The same way you wouldn’t expect a plumber to come in and fix your leaking pipe free of charge you cannot expect a legal professional to run your claim free of charge.
But they are not doing it for free they are getting 25% of the compensation.
Unfortunately, if your claim is of a low value 25% of the compensation is unlikely to cover the amount of work done.
In brief, there is a lot of work involved in bringing a claim, especially if it is a claim for Clinical Negligence. Your solicitor needs to spend a lot of his or her time working on your claim and time is money. Solicitors charge an hourly rate, and if they have to spend 30/40 hours working on your claim, this can total a hefty sum (dependant on the grade and experience of the solicitor or other legal professional working on your claim).

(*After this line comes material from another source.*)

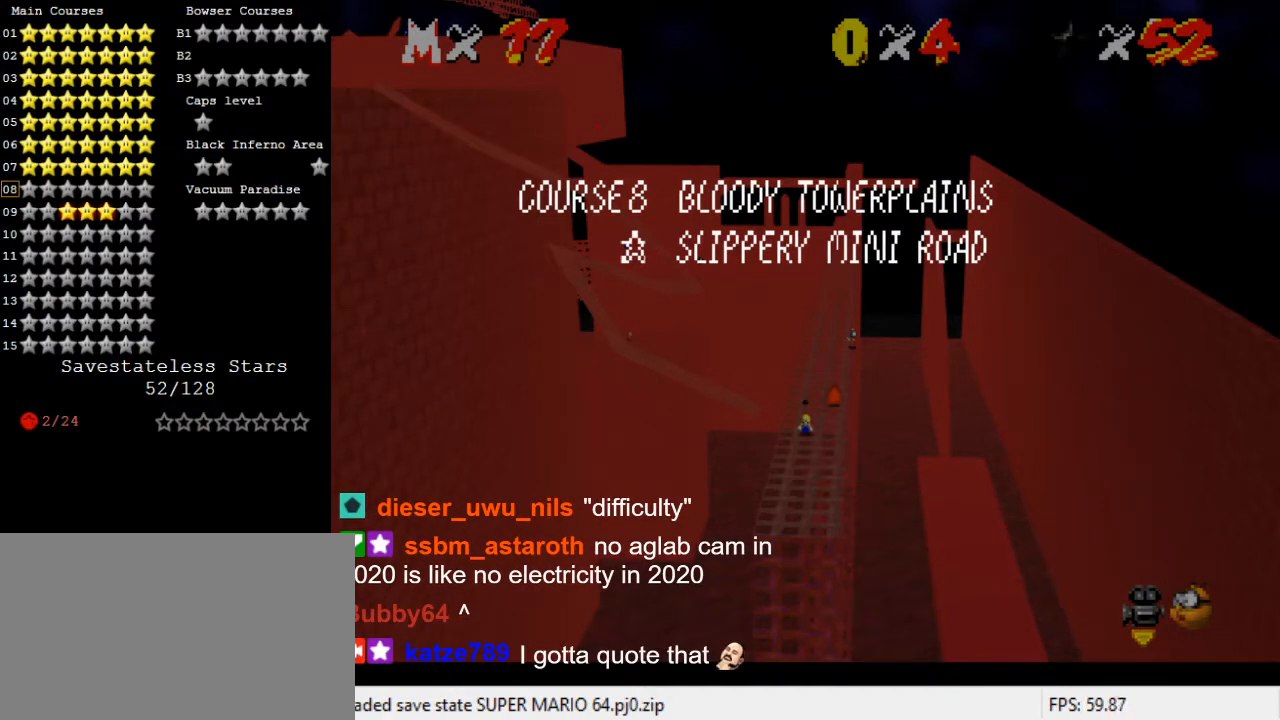
{"keys": [], "events": []}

When that solicitor knows your injury is valid but low value he or she is not going to be able to spend hours working on it when they know in effect, they will not be paid for the majority of the work done.
25% of £2,000 compensation does not pay for 30 hours of work.
The result of this is that low value but perfectly valid claims will be rejected by legal firms, leaving a large portion of the population without legal representation or advice.
Access to Justice is now restricted to those who have suffered high-value injuries or those who have the wealth to pay privately.
Overall this paints the picture of a system where Access to Justice is no longer the most important consideration. Rather protecting insurance companies and employers seem to be the top consideration now.